Interkonektivitas itu membuat robot dapat bekerja secara otonom, mengakses serta
mengevaluasi data, dan membuat keputusan. Salah satu contoh robot yang sudah
lazim terkoneksi dengan manusia saat ini adalah smartphone. Perpaduan berbagai teknologi pintar di dalamnya memampukan
pengguna tidak hanya menelepon atau mengirim pesan teks kepada orang lain
tetapi juga memperoleh ramalan cuaca, memantau pergerakan mata uang dunia, dan mengetahui
rute terbaik menuju tempat yang belum pernah dikunjungi, dan sebagainya. Di sektor
industri, mesin-mesin pintar telah terintegrasi untuk menjalankan kegiatan
produksi secara mandiri.
Keberadaan alat-alat
canggih itu ternyata membawa dampak yang tidak mentenangkan juga, yakni semakin
banyaknya pekerjaan manusia diambil-alih oleh robot. McKinsey
& Company (2017) memperkirakan bahwa hingga tahun 2030 sekitar 800 juta
pekerjaan akan hilang akibat otomatisasi. Frey
(2012) bahkan memproyeksikan 2 miliar pekerjaan (sekitar 50% dari semua
pekerjaan di dunia) akan ‘dirampas’ oleh robot. Bagaimana seharusnya kita menanggapi
prediksi ini? Cemas? Gambaran masa depan apa yang bagaimana ada dalam pikiran
Anda? Suram? Tidak perlu! Kita dapat menerima prediksi ini sebagai peringatan bahwa
segala hal sedang berubah dengan sangat cepat, dan kita harus mempersiapkan
diri untuk beradaptasi.
Untuk mempersiapkan
diri beradaptasi dengan perubahan tersebut diperlukan tiga langkah besar. Pertama,
kita harus memahamii bahwa tidak semua jenis pekerjaan akan drampas oleh robot.
Menurut Ford (2010),
pekerjaan yang paling berisiko untuk diotomatisasi adalah pekerjaan yang bersifat
rutin (dilakukan berulang-ulang) dan dapat diprediksi” (pengemudi mobil, juru
masak, buruh pabrik). Sedangkan pekerjaan yang memerlukan kreativitas murni, profesi
yang melibatkan hubungan kompleks antar manusia, atau pekerjaan yang sangat
tidak dapat diprediksi (seperti psikolog hewan buas, instruktur skydiving, stanmen profesional, pekerja
seni, hakim, programmer komputer)
akan aman dari otomatisasi. Mengapa kita tidak mempersiapkan diri atau
anak-anak kita untuk menekuni salah satu pekerjaan tidak akan diambil alih oleh
robot?
Kedua, kita harus
memahami bahwa meskipun robot ‘merampas’ banyak pekerjaan yang telah lama ada,
dia juga menciptakan banyak pekerjaan baru, khususnya yang berhubungan dengan desain
dan inovasi di bidang otomatisasi dalam jaringan (online) dan teknologi. World Economic Forum
(2016) memperkirakan 65% siswa taman kanak-kanak saat ini akan menekuni
pekerjaan yang sekarang belum ada. World Economic
Forum (2018) meramalkan bahwa hingga tahun 2022 robot akan mengambil alih 75
juta pekerjaan tapi, pada saat yang sama, akan menciptakan 125 juta pekerjaan
baru. Catatan sejarah di Inggris dan Wales (Allen,
2015), mengungkapkan bahwa kemajuan teknologi mesin sebenarnya menciptakan pekerjaan
baru yang lebih banyak daripada pekerjaan yang dirampasnya.

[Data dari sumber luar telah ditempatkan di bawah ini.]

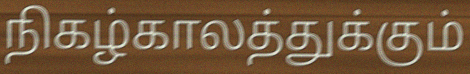
நிகழ்காலத்துக்கும்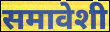
समावेशीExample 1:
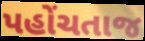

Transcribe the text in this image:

પહોંચતાજ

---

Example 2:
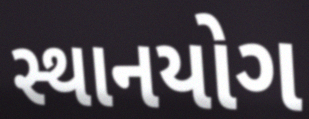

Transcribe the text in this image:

સ્થાનયોગ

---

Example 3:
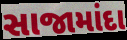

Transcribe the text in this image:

સાજામાંદા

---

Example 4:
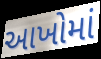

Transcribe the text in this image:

આખોમાં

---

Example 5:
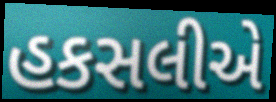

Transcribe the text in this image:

હકસલીએ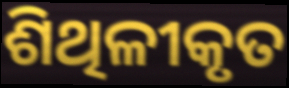
ଶିଥିଳୀକୃତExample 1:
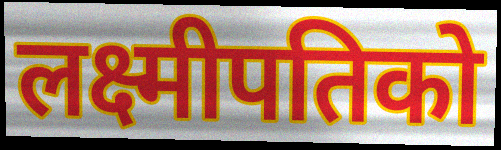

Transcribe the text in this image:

लक्ष्मीपतिको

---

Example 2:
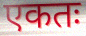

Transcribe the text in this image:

एकतः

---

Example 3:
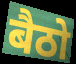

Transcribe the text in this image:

बैठो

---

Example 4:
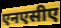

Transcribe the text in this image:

एनएसीए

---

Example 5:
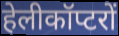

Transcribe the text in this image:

हेलीकॉप्टरों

Ketiga, kita harus belajar dan berlatih
untuk menguasai keterampilan yang diperlukan untuk berkiprah dalam satu atau
lebih profesi-profesi yang tidak dapat dilakukan oleh robot. Menurut (World Economic
Forum, 2016), 10 keterampilan utama yang diperlukan
adalah: (1) pemecahan masalah yang kompleks, (2) berpikir kritis, (3)

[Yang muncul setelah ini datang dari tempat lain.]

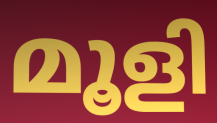
മൂളി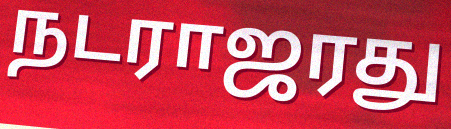
நடராஜரதுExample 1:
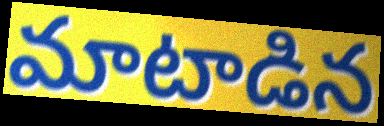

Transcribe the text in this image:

మాటాడిన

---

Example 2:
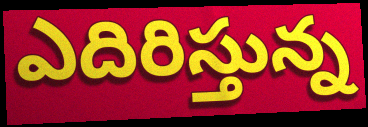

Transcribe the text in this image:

ఎదిరిస్తున్న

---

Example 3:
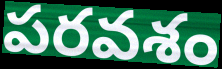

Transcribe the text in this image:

పరవశం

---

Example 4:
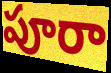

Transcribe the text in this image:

పూరా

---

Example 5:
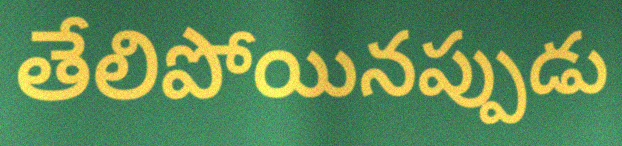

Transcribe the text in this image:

తేలిపోయినప్పుడు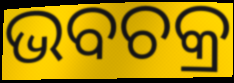
ଭବଚକ୍ର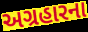
અગ્રહારના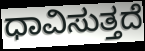
ಧಾವಿಸುತ್ತದೆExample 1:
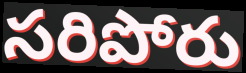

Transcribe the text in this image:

సరిపోరు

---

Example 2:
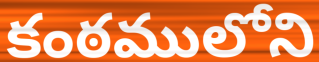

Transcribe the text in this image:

కంఠములోని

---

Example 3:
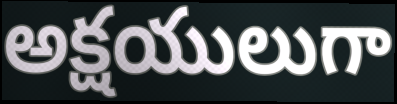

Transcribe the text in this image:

అక్షయులుగా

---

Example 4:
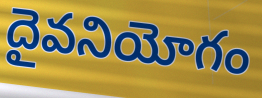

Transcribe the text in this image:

దైవనియోగం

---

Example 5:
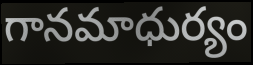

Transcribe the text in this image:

గానమాధుర్యం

kreativitas, (4) manajemen manusia, (5) kemampuan berkolaborasi, (6) kecerdasan
emosional, (7) penilaian dan pengambilan keputusan, (8) orientasi melayani, (9)
kemampuan bernegoisasi, dan (10) fleksibilitas berpikir. Bagian berikut menguraikan
hakikat dan cara mengembangkan 10 keterampilan itu secara singkat.
(1)
Pemecahan Masalah yang Kompleks
Keterampilan ini mengacu pada kemampuan seseorang
untuk menyelesaikan masalah-masalah baru (masalah yang masih asing karena belum
pernah dihadapi) secara cepat. Masalah-masalah seperti ini akan banyak muncul sebagai
dampak dari arus perubahan yang akseleratif. Kemampuan ini tidak dibawa lahir,
tapi diperoleh melalui latihan-latihan berkelanjutan yang melibatkan
keterampilan berpikir kritis dan kreatif. Berbagai penelitian (Slota
2013; Akcanglu
and Koehler, 2014; Shute
&
Emihovich, 2018) menunjukkan bahwa kemampuan ini dapat ditingkatkan dengan
cara bermain video games. Icebreaker Idea
(2017) merekomendasikan berbagai aktivitas individual maupun kelompok untuk
meningkatkan kemampuan memecahkan masalah.
(2) Berpikir
Kritis,
Berpikir kritis mengacu pada kemampuan menggunakan
logika dan penalaran untuk: (a) mengidentifikasi isu dan asumsi utama dalam
sebuah argument; (b) nengenal hubungan-hubungan antar ide; (3) menarik
kesimpulan secara benar berdasarkan data; dan (d) mengevaluasi bukti-bukti atau
otoritas yang tersedia. Penelitian mengungkapkan bahwa membaca fiksi (novel,
cerita pendek), menulis (esay, fiksi, karya ilmiah) dan melakukan ‘bermain-peran’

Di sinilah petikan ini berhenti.